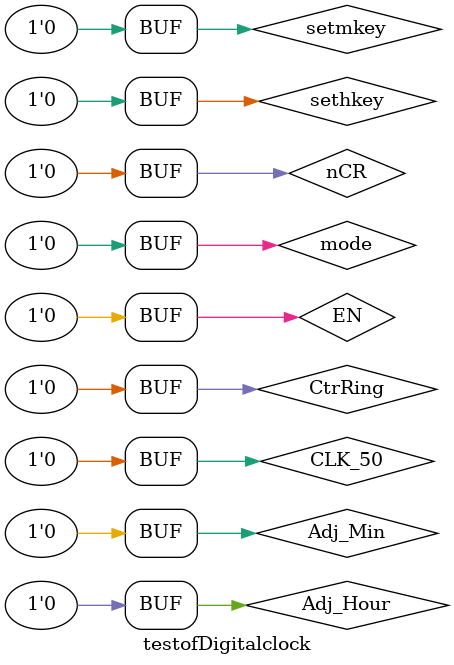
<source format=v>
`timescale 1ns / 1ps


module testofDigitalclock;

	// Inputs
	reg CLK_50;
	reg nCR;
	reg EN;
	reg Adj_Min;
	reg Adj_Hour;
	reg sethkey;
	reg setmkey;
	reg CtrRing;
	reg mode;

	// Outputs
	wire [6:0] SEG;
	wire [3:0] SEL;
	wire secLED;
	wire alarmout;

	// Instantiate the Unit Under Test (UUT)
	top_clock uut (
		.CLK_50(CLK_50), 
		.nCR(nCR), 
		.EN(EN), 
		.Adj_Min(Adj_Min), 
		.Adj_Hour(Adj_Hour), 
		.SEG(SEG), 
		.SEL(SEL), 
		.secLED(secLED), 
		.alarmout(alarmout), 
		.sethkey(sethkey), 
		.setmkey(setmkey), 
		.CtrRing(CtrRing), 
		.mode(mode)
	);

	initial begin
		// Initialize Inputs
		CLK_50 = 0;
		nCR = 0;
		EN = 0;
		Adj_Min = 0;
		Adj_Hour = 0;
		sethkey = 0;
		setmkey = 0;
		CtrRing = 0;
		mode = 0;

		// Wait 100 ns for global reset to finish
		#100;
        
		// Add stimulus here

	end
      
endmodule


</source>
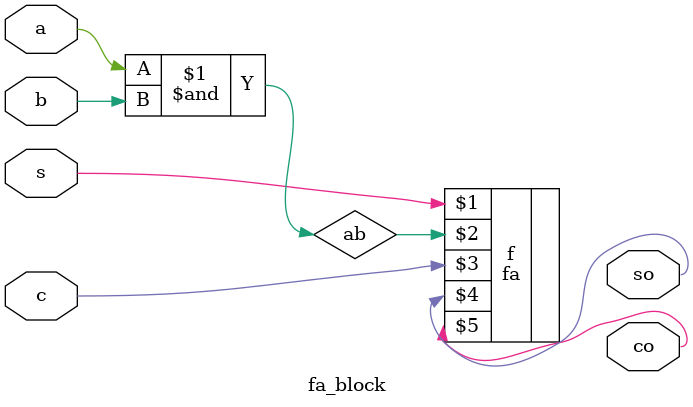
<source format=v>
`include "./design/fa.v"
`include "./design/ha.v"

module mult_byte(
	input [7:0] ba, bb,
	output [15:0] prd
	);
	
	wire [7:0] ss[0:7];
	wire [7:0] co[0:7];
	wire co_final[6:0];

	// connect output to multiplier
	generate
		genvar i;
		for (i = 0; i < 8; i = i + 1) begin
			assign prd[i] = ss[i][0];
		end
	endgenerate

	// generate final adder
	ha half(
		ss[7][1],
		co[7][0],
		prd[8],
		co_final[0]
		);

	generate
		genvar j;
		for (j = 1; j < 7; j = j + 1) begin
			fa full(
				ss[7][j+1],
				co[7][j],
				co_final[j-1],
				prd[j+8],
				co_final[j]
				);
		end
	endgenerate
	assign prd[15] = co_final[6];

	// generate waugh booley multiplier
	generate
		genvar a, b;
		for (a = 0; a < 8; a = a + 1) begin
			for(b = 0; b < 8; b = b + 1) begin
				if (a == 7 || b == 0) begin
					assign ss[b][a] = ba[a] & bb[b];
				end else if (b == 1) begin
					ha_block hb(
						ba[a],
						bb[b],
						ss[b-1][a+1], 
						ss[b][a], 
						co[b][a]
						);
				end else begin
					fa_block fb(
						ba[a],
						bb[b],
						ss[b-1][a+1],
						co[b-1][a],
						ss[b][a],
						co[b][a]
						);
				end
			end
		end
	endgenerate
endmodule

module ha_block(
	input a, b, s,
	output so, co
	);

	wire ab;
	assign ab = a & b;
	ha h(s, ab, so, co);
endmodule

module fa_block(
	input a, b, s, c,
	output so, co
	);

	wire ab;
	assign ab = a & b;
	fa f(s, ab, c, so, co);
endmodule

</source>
• • • • •
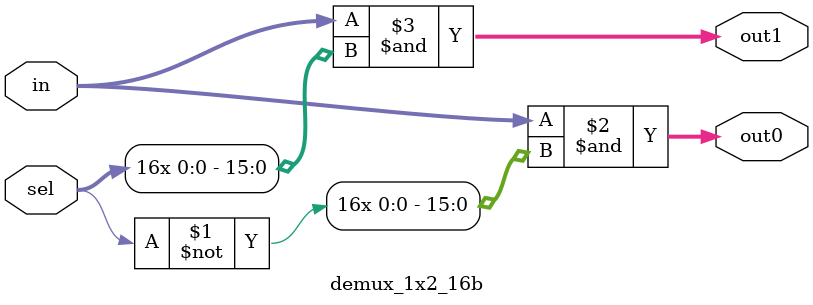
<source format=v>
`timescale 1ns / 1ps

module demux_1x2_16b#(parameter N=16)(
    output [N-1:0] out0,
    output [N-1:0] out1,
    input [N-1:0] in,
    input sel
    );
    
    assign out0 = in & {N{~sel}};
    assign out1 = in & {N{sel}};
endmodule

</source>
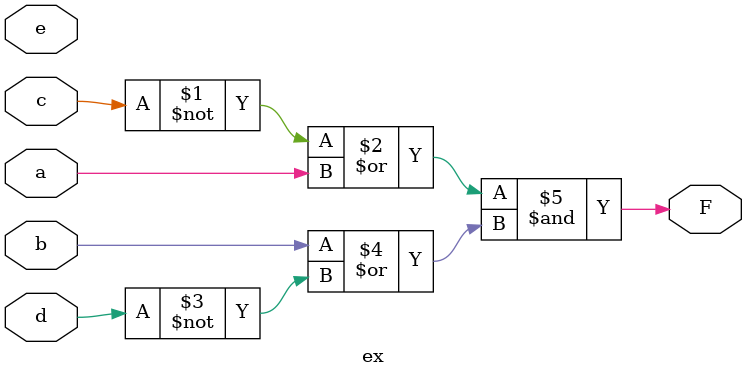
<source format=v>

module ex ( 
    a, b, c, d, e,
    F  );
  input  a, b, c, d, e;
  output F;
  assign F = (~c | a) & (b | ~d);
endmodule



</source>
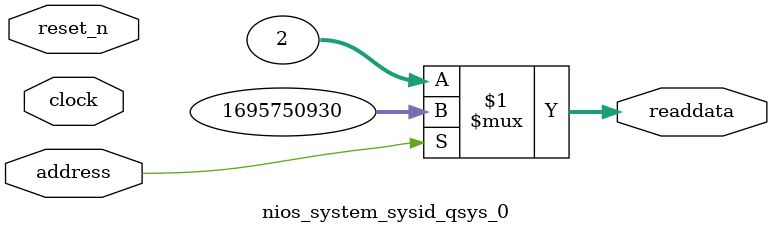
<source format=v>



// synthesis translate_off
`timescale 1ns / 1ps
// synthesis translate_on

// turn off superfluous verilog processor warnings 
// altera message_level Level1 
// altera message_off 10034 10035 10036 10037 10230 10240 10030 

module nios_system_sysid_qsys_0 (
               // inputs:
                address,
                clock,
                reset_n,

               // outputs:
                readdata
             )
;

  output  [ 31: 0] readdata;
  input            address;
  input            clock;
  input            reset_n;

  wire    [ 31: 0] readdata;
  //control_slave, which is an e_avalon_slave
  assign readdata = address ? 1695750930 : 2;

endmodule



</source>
• • • • •
Prompt
Reproduce verbatim the lines above, from the line with "assign prd[i] = ss[i][0];" through the line with "genvar a, b;".

Response area
			assign prd[i] = ss[i][0];
		end
	endgenerate

	// generate final adder
	ha half(
		ss[7][1],
		co[7][0],
		prd[8],
		co_final[0]
		);

	generate
		genvar j;
		for (j = 1; j < 7; j = j + 1) begin
			fa full(
				ss[7][j+1],
				co[7][j],
				co_final[j-1],
				prd[j+8],
				co_final[j]
				);
		end
	endgenerate
	assign prd[15] = co_final[6];

	// generate waugh booley multiplier
	generate
		genvar a, b;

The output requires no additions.